Steven Weinberg, l’un des plus grands physiciens théoriciens de tous les temps, est décédé le 23 juillet à l’âge de 88 ans. Il avait révolutionné la physique des particules, la théorie quantique des champs et la cosmologie grâce à des percées conceptuelles qui, aujourd’hui encore, constituent le fondement de notre compréhension de la réalité physique. Steven Weinberg fait partie des très rares personnes qui, dans l’histoire de la civilisation, ont radicalement changé notre façon de voir l’Univers.
Steven Weinberg est né en 1933 à New York. Ses parents étaient des immigrants juifs ; son père, Frederick, travaillait comme sténographe au Tribunal, sa mère, Eva (née Israel), était femme au foyer. Steven s’est intéressé aux sciences dès l’âge de 16 ans grâce à un jeu de chimie offert par un cousin.
Weinberg est bien connu pour sa théorie unifiée des forces faibles et électromagnétiques, qui lui a valu en 1979 un prix Nobel, partagé avec Sheldon Glashow et Abdus Salam, et qui a permis de prédire les bosons vecteurs Z et W, découverts ultérieurement au CERN en 1983. S’il a pu construire cette théorie, c’est parce qu’il a compris que certaines nouvelles idées théoriques, dont on pensait initialement qu’elles pouvaient servir à la description des interactions fortes présentes dans le noyau, pouvaient en fait expliquer la nature de la force faible. « J’ai soudain compris qu’il s’agissait d’une théorie parfaitement valable, mais que ce n’était pas à l’interaction que j’avais en tête qu’il fallait l’appliquer. En effet, ce n’était pas à l’interaction forte que la théorie pouvait servir, mais bien aux interactions faible et électromagnétique », devait-il raconter bien plus tard.
Avec ses travaux, Weinberg a pu franchir une nouvelle étape dans l’unification des lois physiques, comme Newton lorsqu’il a compris que la chute d’une pomme sur Terre et le mouvement des planètes dans le ciel étaient deux phénomènes régis par la même force gravitationnelle, et comme Maxwell lorsqu’il a réalisé que les phénomènes électriques et magnétiques étaient l’expression d’une force unique.
Dans son travail, Weinberg a toujours fait porter ses efforts sur une vision globale de la physique et non sur la description d’un seul phénomène. Lors d’un déjeuner entre théoriciens, alors qu’un collègue le qualifiait de constructeur de modèles, il répondait dans un sourire : « Je ne suis pas un constructeur de modèles.

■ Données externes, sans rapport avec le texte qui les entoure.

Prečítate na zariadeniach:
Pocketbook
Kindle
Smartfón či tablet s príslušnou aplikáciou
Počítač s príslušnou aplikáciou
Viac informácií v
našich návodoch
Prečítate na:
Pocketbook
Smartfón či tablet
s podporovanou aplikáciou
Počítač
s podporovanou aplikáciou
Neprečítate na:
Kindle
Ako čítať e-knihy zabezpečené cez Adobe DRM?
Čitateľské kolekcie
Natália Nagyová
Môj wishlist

Dans ma vie, je n’ai construit qu’un seul modèle ! »
En effet, l’héritage le plus marquant de Weinberg est son approche visionnaire de vastes domaines de la physique, consistant à partir de concepts théoriques complexes, à les réinterpréter de manière originale, puis à les appliquer à la description du monde physique. Un bon exemple est sa construction des théories effectives des champs, qui sont aujourd’hui encore l’outil de base pour comprendre le Modèle standard des interactions entre particules. Son mode de pensée inimitable a inspiré et guidé des générations de physiciens et demeurera une référence pour les générations futures.